A avaliação da ocorrência de cheias e o zonamento de áreas inundáveis baseia-se em métodos

hidrológicos (e hidráulicos), geomorfológicos ou na combinação de ambos; faz-se ainda referência

ao método histórico de avaliação da susceptibilidade a cheias (Díez-Herrero et al., 2008; DIREN-

PACA, 2007), o qual pode ser autónomo ou complementar aos dois anteriores. A abordagem com

base em modelos hidrológicos e hidráulicos é exigente quanto aos dados de base (Díez-Herrero et

al., 2008; de Moel et al., 2009, Apel et al., 2009), mesmo nos modelos mais simples, de base

raster (Bates e de Roo, 2000). Outras limitações colocam-se ao nível da disponibilidade de dados

pluviométricos e/ou hidrométricos em quantidade suficiente para serem representativos da

diversidade das bacias hidrográficas e dos troços da rede de drenagem.
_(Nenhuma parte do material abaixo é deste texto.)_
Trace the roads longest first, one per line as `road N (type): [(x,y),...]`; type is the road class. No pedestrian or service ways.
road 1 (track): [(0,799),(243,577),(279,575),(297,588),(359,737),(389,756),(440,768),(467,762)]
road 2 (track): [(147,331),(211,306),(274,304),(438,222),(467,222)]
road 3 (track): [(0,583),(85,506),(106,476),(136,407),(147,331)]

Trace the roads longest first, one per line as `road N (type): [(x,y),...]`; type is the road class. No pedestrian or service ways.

Os métodos geomorfológicos tradicionais, embora possam, em alguns casos, resolver parcialmente

a limitação que decorre da variação espacial das condições (Díez-Herrero et al., 2008; Benito e

Hudson, 2010), são bastante morosos e intensivos em termos de trabalho. Por esse motivo, haverá

vantagem em serem precedidos por métodos de avaliação automáticos que possam efectuar um

diagnóstico das condições das bacias hidrográficas, de forma simples, expedita e fiável.
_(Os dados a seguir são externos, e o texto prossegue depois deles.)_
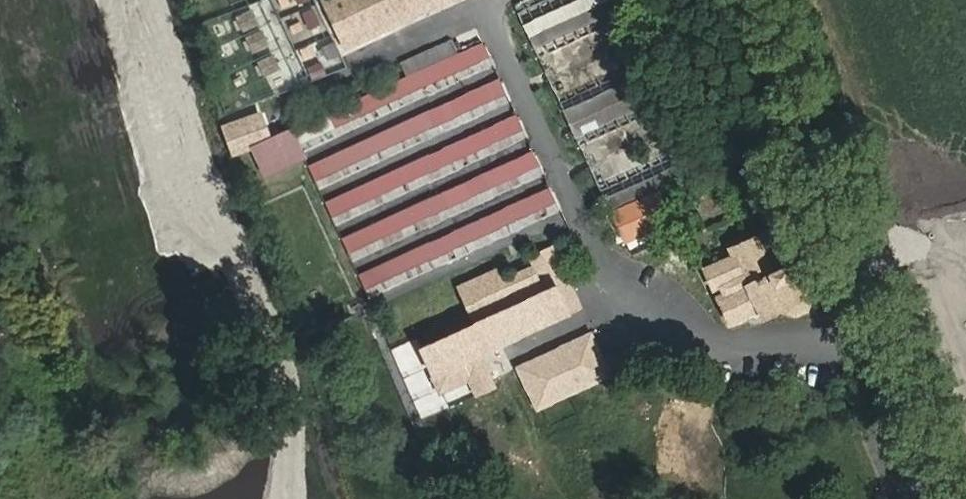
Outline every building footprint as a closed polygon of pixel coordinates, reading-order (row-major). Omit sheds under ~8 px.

A modelação do comportamento fluvial e a avaliação das condições propiciadoras de cheias exige o

desenvolvimento de procedimentos específicos, para que os valores de uma variável num ponto da

bacia hidrográfica reflictam as condições de toda a área que drena para esse local. Neste trabalho,

desenvolve-se um conjunto de procedimentos em Sistemas de Informação Geográfica (SIG), que

permite a avaliação das condições das áreas drenantes para cada ponto da bacia hidrográfica. A

integração da informação relativa aos factores, assente num método baseado na Análise Multi-

Critério, que funciona iterativamente, permite a identificação das condições de dinâmica fluvial ao

longo dos troços da rede de drenagem e, em particular, das áreas com diferente susceptibilidade à

ocorrência de cheias. O processo iterativo termina quando os resultados do modelo permitem

identificar correctamente as ocorrências de cheias conhecidas. Adicionalmente, podem ser obtidas

as áreas inundáveis a partir dos troços identificados.
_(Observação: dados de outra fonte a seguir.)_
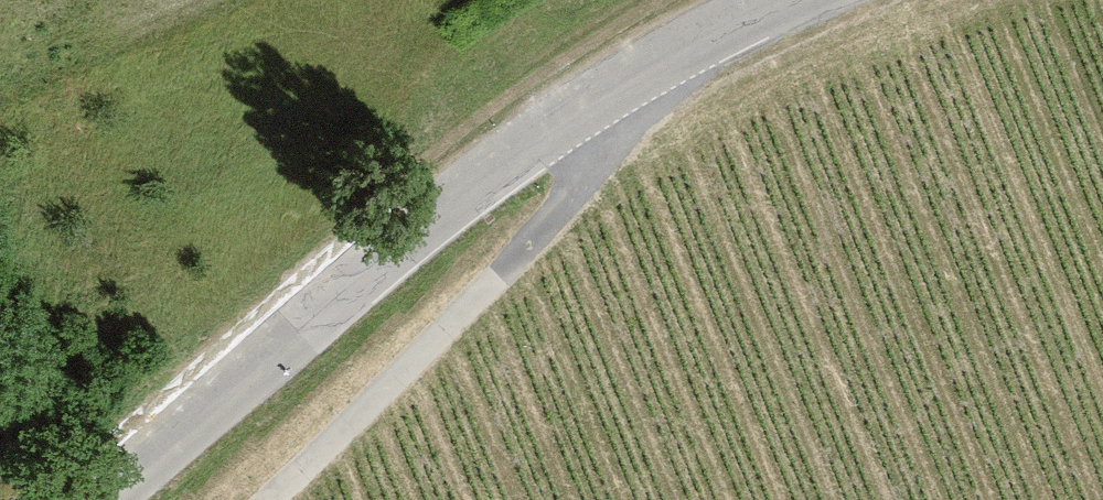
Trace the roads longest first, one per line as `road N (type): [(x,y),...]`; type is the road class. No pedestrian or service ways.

2. VARIÁVEIS CONDICIONANTES

A selecção dos factores para avaliar a susceptibilidade à ocorrência de cheias assume importância

fundamental no processo de modelação: por um lado, são numerosas as variáveis espaciais que

podem ser utilizadas para este fim (área da bacia hidrográfica, distribuição espacial das chuvadas,

declive das vertentes e dos cursos de água, permeabilidade, ocupação do solo, hierarquia,

magnitude e densidade da rede de drenagem, etc.); por outro, a presença de multicolinearidade

entre algumas destas variáveis, a qual pode tornar o processo mais complexo e menos

compreensível, sem que isto implique uma melhoria dos resultados.

Assim, o modelo desenvolvido para a identificação e hierarquização da susceptibilidade à

ocorrência de cheias assenta na integração de três factores, considerados constantes no tempo:

- área de drenagem acumulada em cada ponto da bacia hidrográfica;

- declive médio da respectiva área de drenagem;

- valor médio da permeabilidade relativa dessa área de drenagem.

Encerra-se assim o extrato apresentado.